DEP Plugs One Of Thousands Of Abandoned Oil/Gas Wells In PA

DEP Successfully Plugs Moon Township Natural Gas Well

PITTSBURGH -- The Department of Environmental Protection reported today that an abandoned well near a residential neighborhood in Moon Township, Allegheny County, has been successfully plugged. The well had been releasing natural gas into the air.

“Within 24 hours of DEP’s execution of an emergency contract on Feb. 24, the flow of gas from the well was stopped,” said DEP Southwest Regional Director George Jugovic Jr. “We are pleased that we were able to act quickly to prevent a dangerous situation.”

Jugovic said that after contractors stopped the flow of gas from the approximately 1,800-foot-deep well, work continued to fill the remainder of the well with cement by perforating a small-diameter pipe left in the hole.

During the next week, the area will be graded, seeded and returned as much as possible to its native state. A permanent marker providing the well permit number, which is required under the Oil & Gas Act, also will be placed at the site.

The well was discovered last fall after a property owner cleared brush from the area. DEP inspected the well and placed it on a list of abandoned wells to be plugged.

The department expedited the work after it received odor complaints from area residents on Feb. 6 and discovered that erosion had created a hole into the casing, allowing an uncontrolled release of natural gas.

While there was no indication that the well posed an immediate risk to area residents or to students attending the nearby J.A. Allard Elementary School, DEP moved quickly to prevent gas from migrating through the soils and away from the well. Migrating gas is unpredictable and can become an explosive risk if it becomes trapped in an enclosed area.

The work was performed under an emergency contract with Hydrocarbon Well Services.

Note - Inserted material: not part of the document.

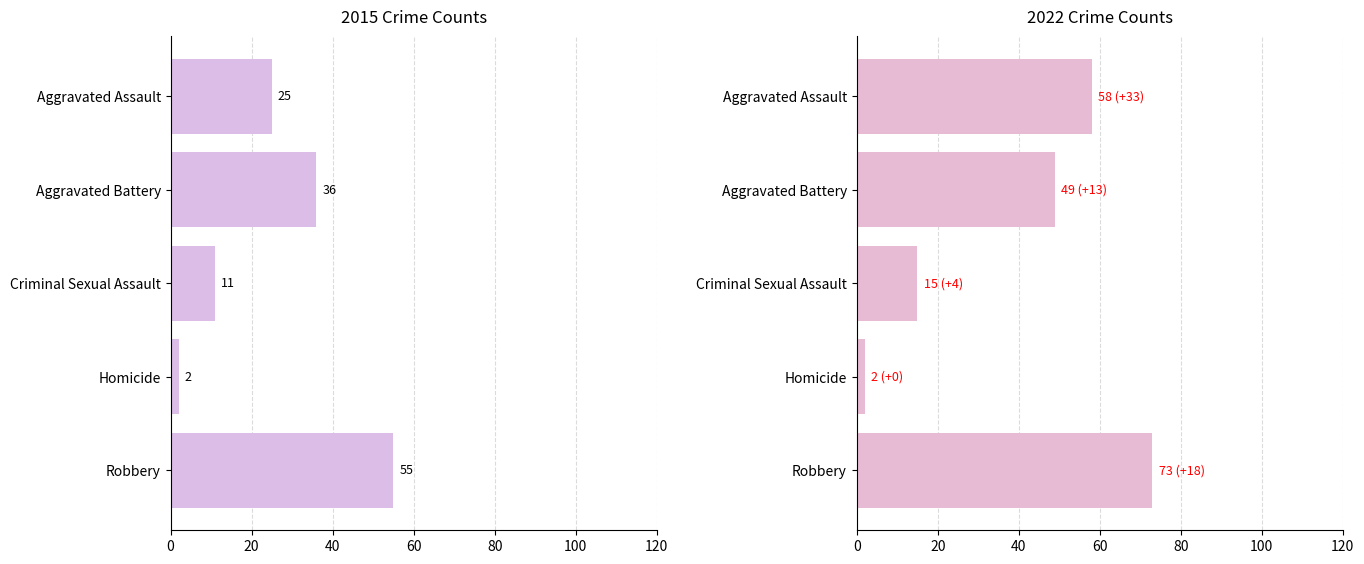

The value of 2022 at Aggravated Battery is 17. True or false?

False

Because abandoned wells can cause many problems, the Oil and Gas Act of 1984 requires well operators to plug non-producing wells. However, many wells were abandoned prior to when state regulations took effect.

In 1992, the legislature amended the Oil and Gas Act to allow certain oil or gas wells abandoned before April 1985 to be classified as “orphan” wells. That amendment also gave DEP the authority and the financial means to plug them.

Funds for well plugging come from Growing Greener grants and from surcharges on well-drilling permits issued in Pennsylvania.